Aim of the task:
List every line in the records below that contains the word "chart".

====================

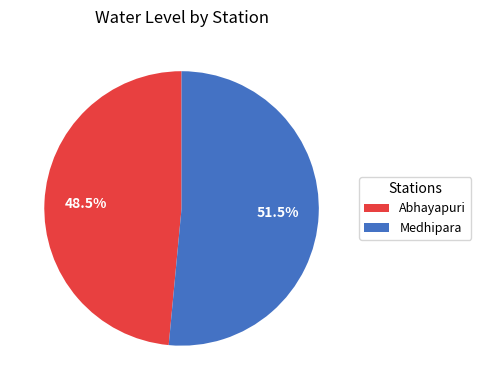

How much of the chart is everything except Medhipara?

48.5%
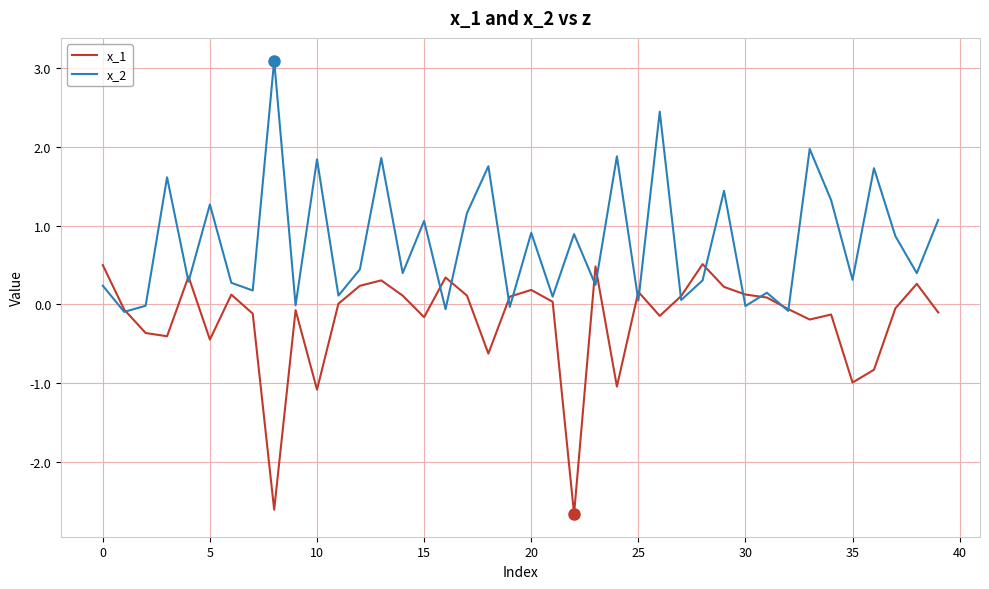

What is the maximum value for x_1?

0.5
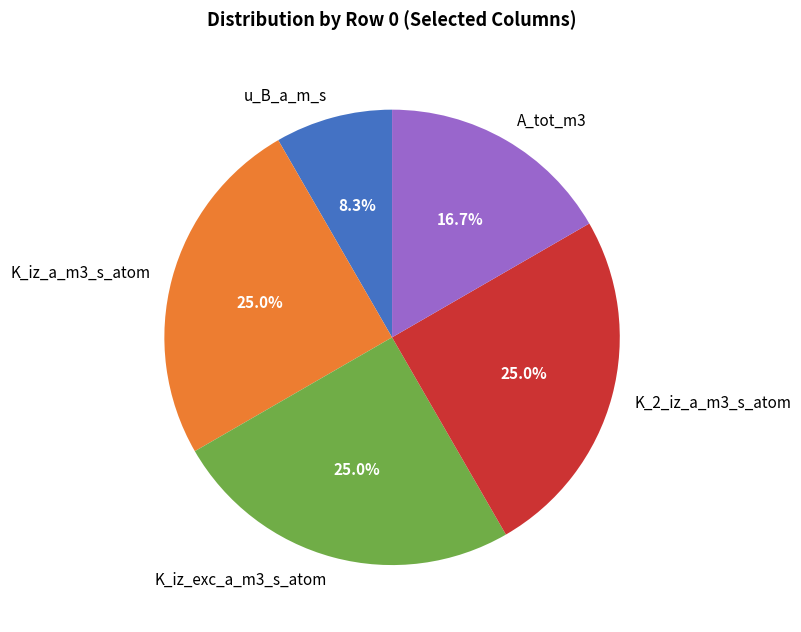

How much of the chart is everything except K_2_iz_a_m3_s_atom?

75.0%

====================

Output for this task:
How much of the chart is everything except Medhipara?
How much of the chart is everything except K_2_iz_a_m3_s_atom?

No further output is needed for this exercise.